At the risk of sounding like a "hack," I must respectfully disagree with Charles Flaum and Tom Steuer on the merits of PinTite, but I have proof that what they claim about this particular product is mistaken.

First of all, I really appreciate the willingness of rebuilders to stand up for what they feel is right and explain what they know is wrong. Unless we know what won't work, then we don't have any more than a personal preference to go on. This is what I feel both men were doing, and I like that.

However, what they may not have realized about PinTite is that it is an entirely different formulation from most of the pin tighteners sold today, which consist of basically glycerine and a non-lubricated antifreeze or other alcohol. PinTite is a solution of resins found in wood which are actually deposited permanently into the pin plank and gradually harden. It is definitely permanent.

A brochure is actually available from PinTite explaining the difference, and how it works over time. I use PinTite for pin driving fluid.

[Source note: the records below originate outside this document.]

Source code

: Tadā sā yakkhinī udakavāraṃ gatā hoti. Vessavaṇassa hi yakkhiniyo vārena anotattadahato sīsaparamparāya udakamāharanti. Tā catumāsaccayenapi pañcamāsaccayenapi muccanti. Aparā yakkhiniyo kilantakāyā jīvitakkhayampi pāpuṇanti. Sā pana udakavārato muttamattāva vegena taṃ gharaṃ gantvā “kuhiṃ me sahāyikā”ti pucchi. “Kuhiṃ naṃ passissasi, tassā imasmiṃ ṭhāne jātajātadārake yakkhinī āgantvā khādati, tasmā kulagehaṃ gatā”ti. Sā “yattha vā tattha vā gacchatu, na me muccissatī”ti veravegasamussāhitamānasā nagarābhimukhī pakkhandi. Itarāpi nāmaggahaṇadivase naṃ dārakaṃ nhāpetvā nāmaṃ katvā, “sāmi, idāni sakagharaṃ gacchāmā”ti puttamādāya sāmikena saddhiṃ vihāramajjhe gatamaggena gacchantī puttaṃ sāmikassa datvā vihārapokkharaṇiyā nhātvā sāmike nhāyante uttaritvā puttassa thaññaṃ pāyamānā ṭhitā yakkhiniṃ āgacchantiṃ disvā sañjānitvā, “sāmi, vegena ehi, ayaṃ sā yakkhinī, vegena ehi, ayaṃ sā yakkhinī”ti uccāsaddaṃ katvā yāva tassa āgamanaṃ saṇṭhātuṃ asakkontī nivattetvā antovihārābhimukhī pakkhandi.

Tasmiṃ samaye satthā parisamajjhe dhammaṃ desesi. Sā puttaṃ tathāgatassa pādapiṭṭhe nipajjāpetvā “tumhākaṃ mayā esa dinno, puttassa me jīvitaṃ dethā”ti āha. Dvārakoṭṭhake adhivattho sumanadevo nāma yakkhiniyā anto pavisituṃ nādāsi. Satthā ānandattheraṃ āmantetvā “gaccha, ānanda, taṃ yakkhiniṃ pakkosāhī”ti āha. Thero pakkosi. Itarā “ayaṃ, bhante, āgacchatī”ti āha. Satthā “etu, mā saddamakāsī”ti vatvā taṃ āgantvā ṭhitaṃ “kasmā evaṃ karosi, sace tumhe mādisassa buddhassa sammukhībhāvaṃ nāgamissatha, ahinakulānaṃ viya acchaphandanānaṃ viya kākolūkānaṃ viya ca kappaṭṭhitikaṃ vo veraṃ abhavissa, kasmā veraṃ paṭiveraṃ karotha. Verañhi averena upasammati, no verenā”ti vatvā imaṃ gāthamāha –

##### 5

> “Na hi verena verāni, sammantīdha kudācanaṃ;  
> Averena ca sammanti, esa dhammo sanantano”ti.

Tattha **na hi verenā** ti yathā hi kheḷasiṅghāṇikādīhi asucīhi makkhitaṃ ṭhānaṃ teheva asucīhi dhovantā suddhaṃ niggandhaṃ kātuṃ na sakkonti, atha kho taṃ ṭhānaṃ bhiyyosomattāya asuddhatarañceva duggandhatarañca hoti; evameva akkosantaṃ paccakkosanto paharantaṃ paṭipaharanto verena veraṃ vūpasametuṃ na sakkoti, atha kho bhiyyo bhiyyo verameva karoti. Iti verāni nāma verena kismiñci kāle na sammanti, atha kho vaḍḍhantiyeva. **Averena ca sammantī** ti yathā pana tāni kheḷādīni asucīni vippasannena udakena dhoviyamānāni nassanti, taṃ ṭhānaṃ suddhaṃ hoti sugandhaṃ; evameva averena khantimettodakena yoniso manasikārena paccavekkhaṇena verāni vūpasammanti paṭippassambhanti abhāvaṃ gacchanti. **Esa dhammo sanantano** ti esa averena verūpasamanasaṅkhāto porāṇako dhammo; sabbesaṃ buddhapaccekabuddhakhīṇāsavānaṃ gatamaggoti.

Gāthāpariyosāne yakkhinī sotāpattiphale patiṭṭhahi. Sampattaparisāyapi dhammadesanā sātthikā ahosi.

Have been using it now for about 31 years. My own instruments have it, and every new pin plank I install has it, which amounts to every single grand I have ever restored in the last 25 years, not to mention other things which are hard to tune, like nickelodeons, orchestrions, Violanos, etc. In every case, the instrument was made practically impermeable to room fluctuations, but you have to do it right. There is a wrong way to go about it.

PinTite is very expensive (perhaps $16/bottle), so a few tuners around this area keep their PinTite bottle filled up with ethylene glycol, which is, as Tom and Charles said, the best way I know of to ruin a plank permanently. But it looks good when you think you're getting PinTite. It is too bad that some tuners think that all pin plank restorers are called PinTite. Herein lies most of the problem.

The worst thing that can be done to a grand is to pound the pins down into an old, dry plank when they start getting loose. Unless the piano action is removed and the old plank supported very well, this will destroy the plank every single time by cracking it through its laminations. It is _far worse_ to pound pins than even to use the so-called pin tightener fluids, because you cannot repin after pins have been pounded without support. By pounding pins, you have totally destroyed the integrity of the plank, and although it seems to have helped in the short run, momentarily, it has ruined the piano in almost every case in which the plank wasn't supported.

So as long as we are talking about the dangers of PinTite, I thought I'd just throw that in too, since not even PinTite or new oversize pins can resurrect a tuner's demolition job. I have rebuilt hundreds of grands, and in _every_ case, when the pins had been pounded, the removed plank had been delaminated to one degree or another, and always in the low tenor section.

Unless you can keep a piano in tune, it is worthless. There is a time and place for PinTite, which happens to be the only product of its kind, and cannot be knowledgeably lumped together with the field of witches' brews called "pin plank restorers." I strongly suggest educating yourself about PinTite before you throw the baby out with the bathwater.

Craig Brougher

[ Is there more than one brand name for this chemical? Is "Pin-Tite"
[ a generic term or a brand? How can one confirm that the product
[ contains resins, and is not simply glycol ? -- Robbie


(Message sent Sat 1 Mar 1997, 13:52:07 GMT, from time zone GMT.)